The benefits of stillness appear throughout the mind-body health spectrum, spanning mental and emotional wellness to the physical body and nervous system, as well. We work to calm, still, or empty the mind, averting cognitive overload and leaving space for insight.
The heart, in stillness, can feel emotions and release them more quickly. In a state of quiet, the body lowers cortisol, and the nervous system finds safety. There is no doubt, for the purposes of greater wellbeing, that being able to encounter and even create stillness is a tool for the ages, but especially this age.
Though the majority of us who live in the mountains consider nature the greatest and most potent cleanser of modern-day noise, we still have to deal with the default level of internal restlessness fed to us daily by the world at large. So here are a few ideas for checking into stillness after the holidays, during the holidays or whenever you can.

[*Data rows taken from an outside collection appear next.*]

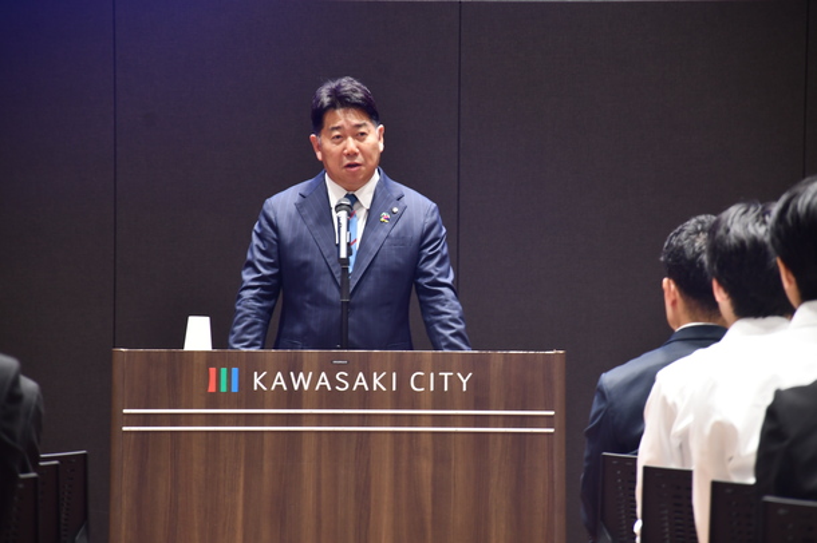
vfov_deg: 6.5
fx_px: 4763
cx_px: 408
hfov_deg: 9.8
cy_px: 272
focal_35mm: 210
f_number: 5.6
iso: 500
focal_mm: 140
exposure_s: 1/8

Stay physically very still for just a few minutes — without multitasking. (Look out a window with no agenda.)
Remove one source of input for a defined period. (Silence your phone for five minutes or turn it off completely.)
Block calendar time with absolutely no phone. (Label it “free analog” time.)
Shift attention to one sensory anchor. (Mindful breathing or listen to every sound around you.)
Meet restlessness by accepting discomfort, learning to resist distraction. (When restless, sink profoundly into boredom.)
We can think of stillness as any bit of calm we are able to experience, at any given moment. It is available pretty much all the time — as long as we linger long enough to recognize it.